▶ _INSTRUCTIONS TO FOLLOW_: Once the pictures are removed, output the remaining entries exactly as given.

§

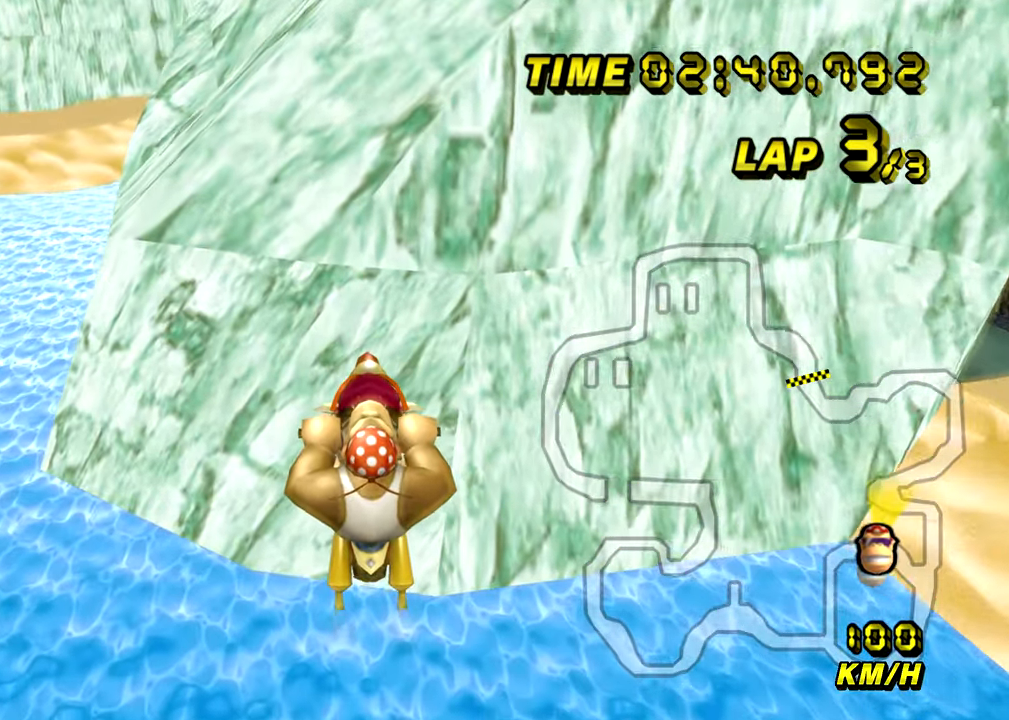
{"buttons": ["A"], "left_stick": "down", "events": []}
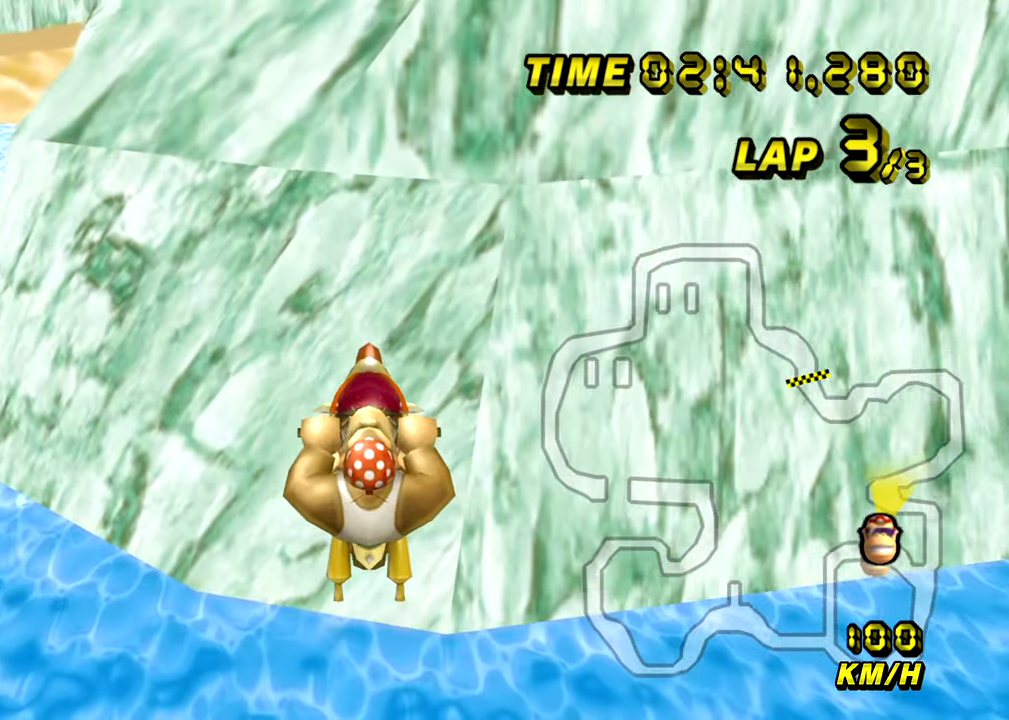
{"buttons": ["A"], "left_stick": "down-right", "events": [[34, "left_stick", "down-right"]]}
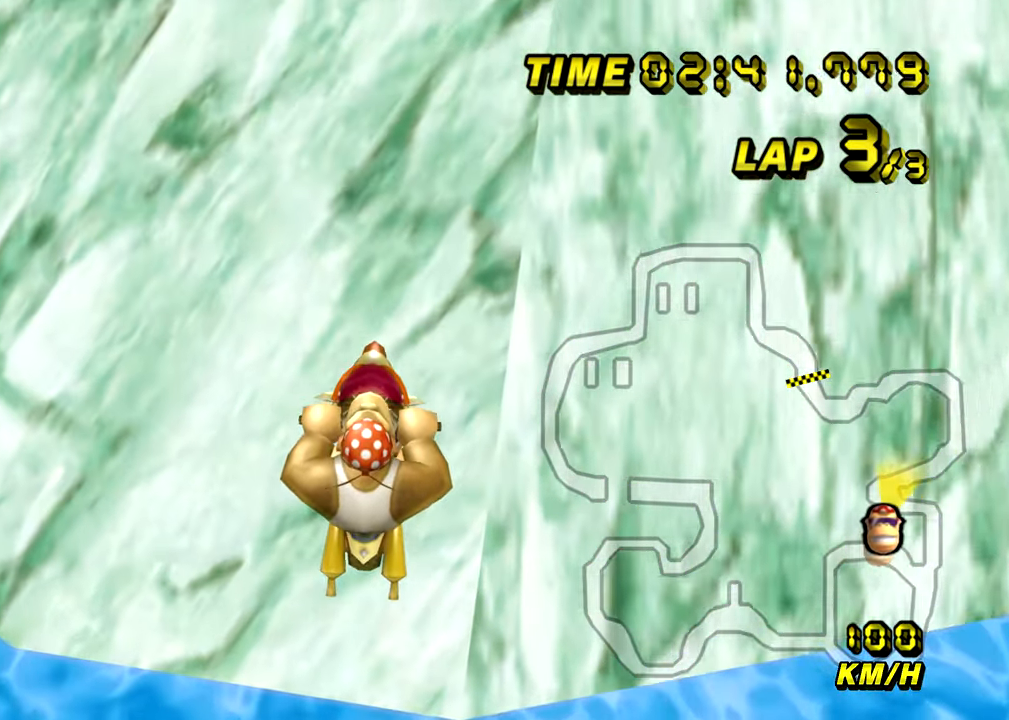
{"buttons": ["A"], "left_stick": "down", "events": [[16, "left_stick", "down"]]}
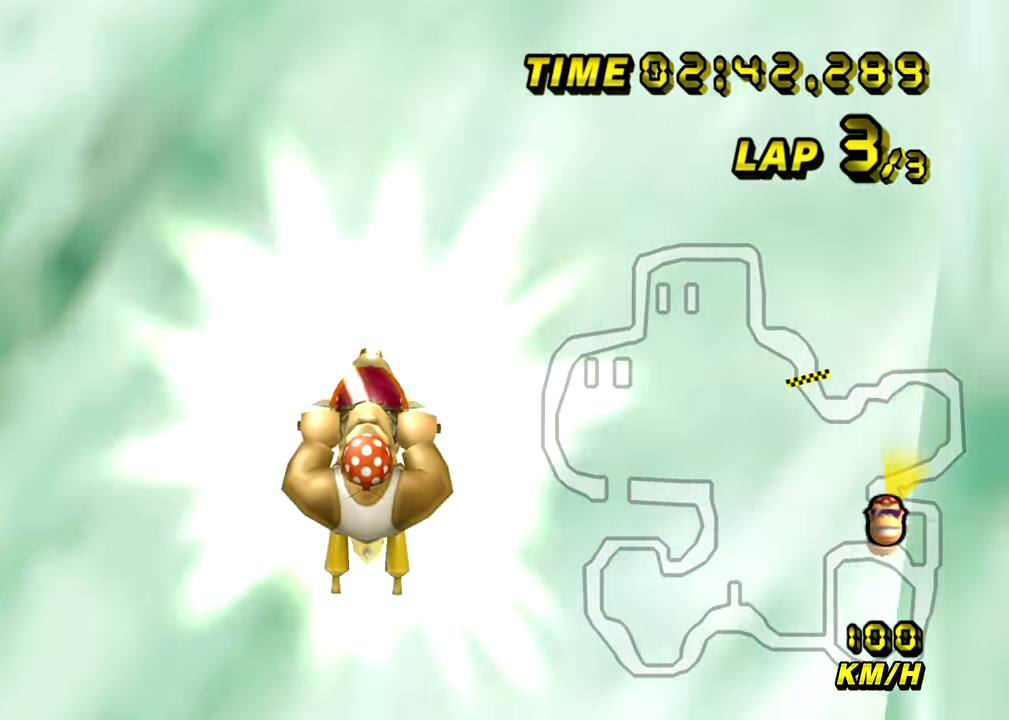
{"buttons": ["A"], "left_stick": "down", "events": []}
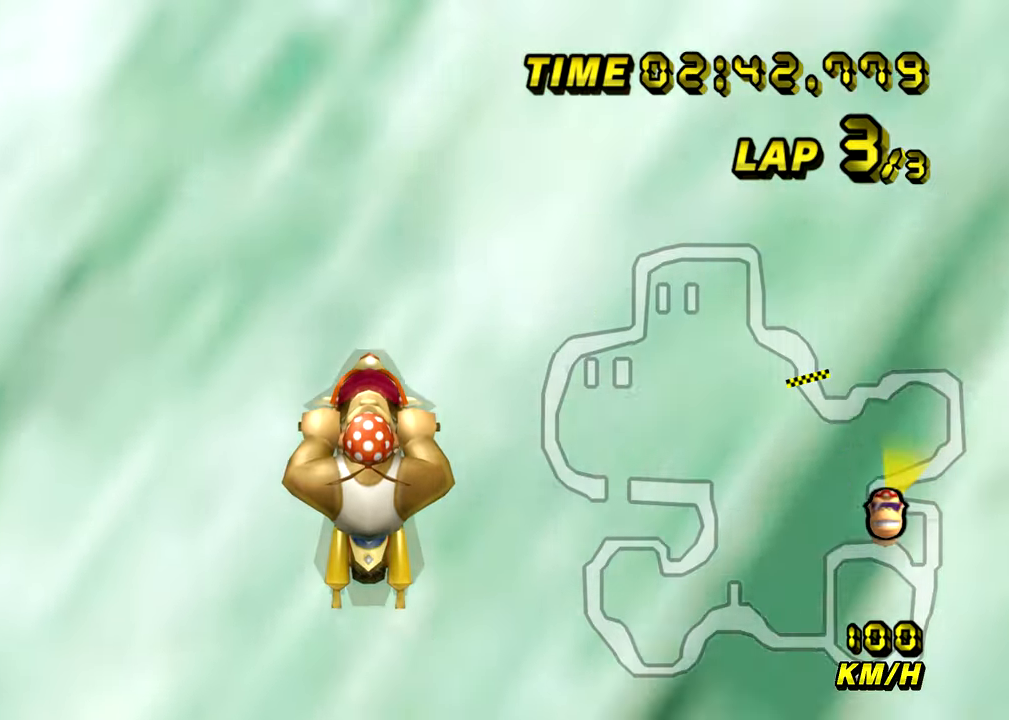
{"buttons": ["A"], "left_stick": "center", "events": [[133, "left_stick", "left"], [400, "left_stick", "center"]]}
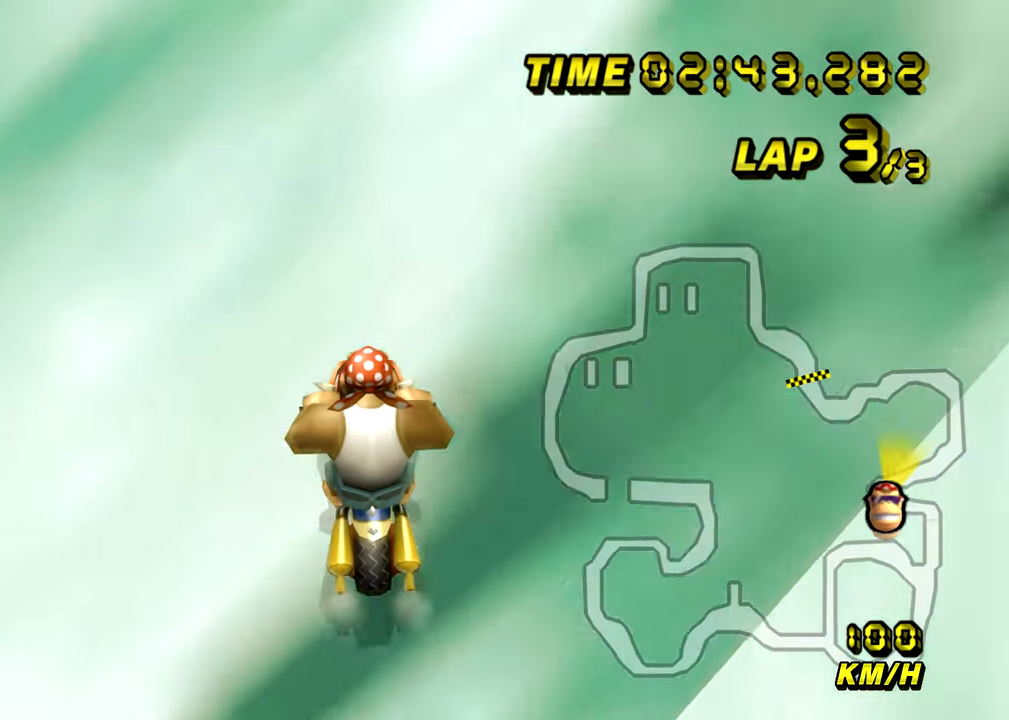
{"buttons": ["A"], "left_stick": "center", "events": [[84, "left_stick", "down-left"], [150, "left_stick", "center"]]}
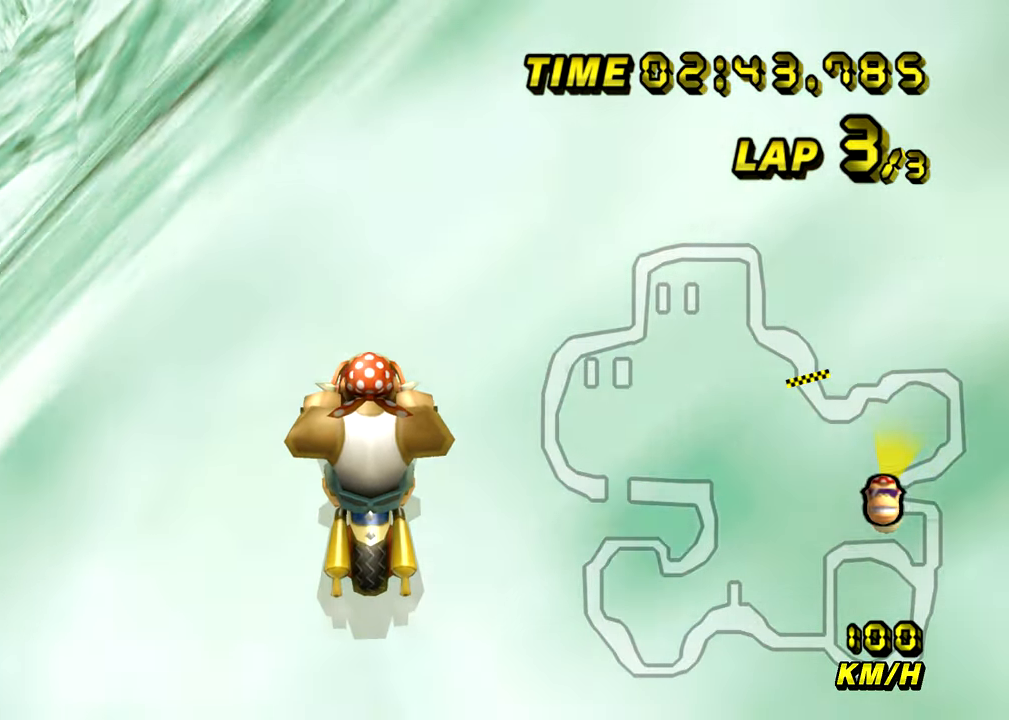
{"buttons": ["A"], "left_stick": "center", "events": []}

§

▶ _RESPONSE BELOW_:
{"buttons": ["A"], "left_stick": "down", "events": []}
{"buttons": ["A"], "left_stick": "down-right", "events": [[34, "left_stick", "down-right"]]}
{"buttons": ["A"], "left_stick": "down", "events": [[16, "left_stick", "down"]]}
{"buttons": ["A"], "left_stick": "down", "events": []}
{"buttons": ["A"], "left_stick": "center", "events": [[133, "left_stick", "left"], [400, "left_stick", "center"]]}
{"buttons": ["A"], "left_stick": "center", "events": [[84, "left_stick", "down-left"], [150, "left_stick", "center"]]}
{"buttons": ["A"], "left_stick": "center", "events": []}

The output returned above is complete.